> **EXERCISE BRIEF**
Rewrite the part of the records that opens with the line containing "Log entry, watch." and closes with the line containing "Logged time: 1,19,59" as a JSON list of strings, one string per line, with blank lines left out. Leave the pictures out of the answer.

> **DATA PROVIDED**
▽

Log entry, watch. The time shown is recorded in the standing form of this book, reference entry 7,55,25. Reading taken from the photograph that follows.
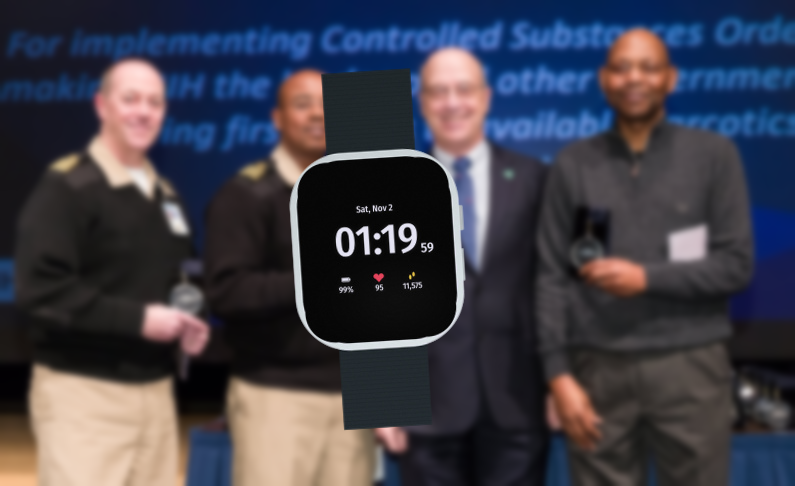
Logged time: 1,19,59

△
▽

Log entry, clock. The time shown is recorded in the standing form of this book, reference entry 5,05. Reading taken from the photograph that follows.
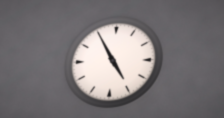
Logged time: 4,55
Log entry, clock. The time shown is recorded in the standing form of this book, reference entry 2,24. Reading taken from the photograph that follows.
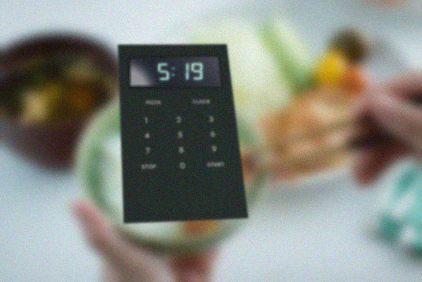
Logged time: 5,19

△

> **REPLY**
[
  "Log entry, watch. The time shown is recorded in the standing form of this book, reference entry 7,55,25. Reading taken from the photograph that follows.",
  "Logged time: 1,19,59"
]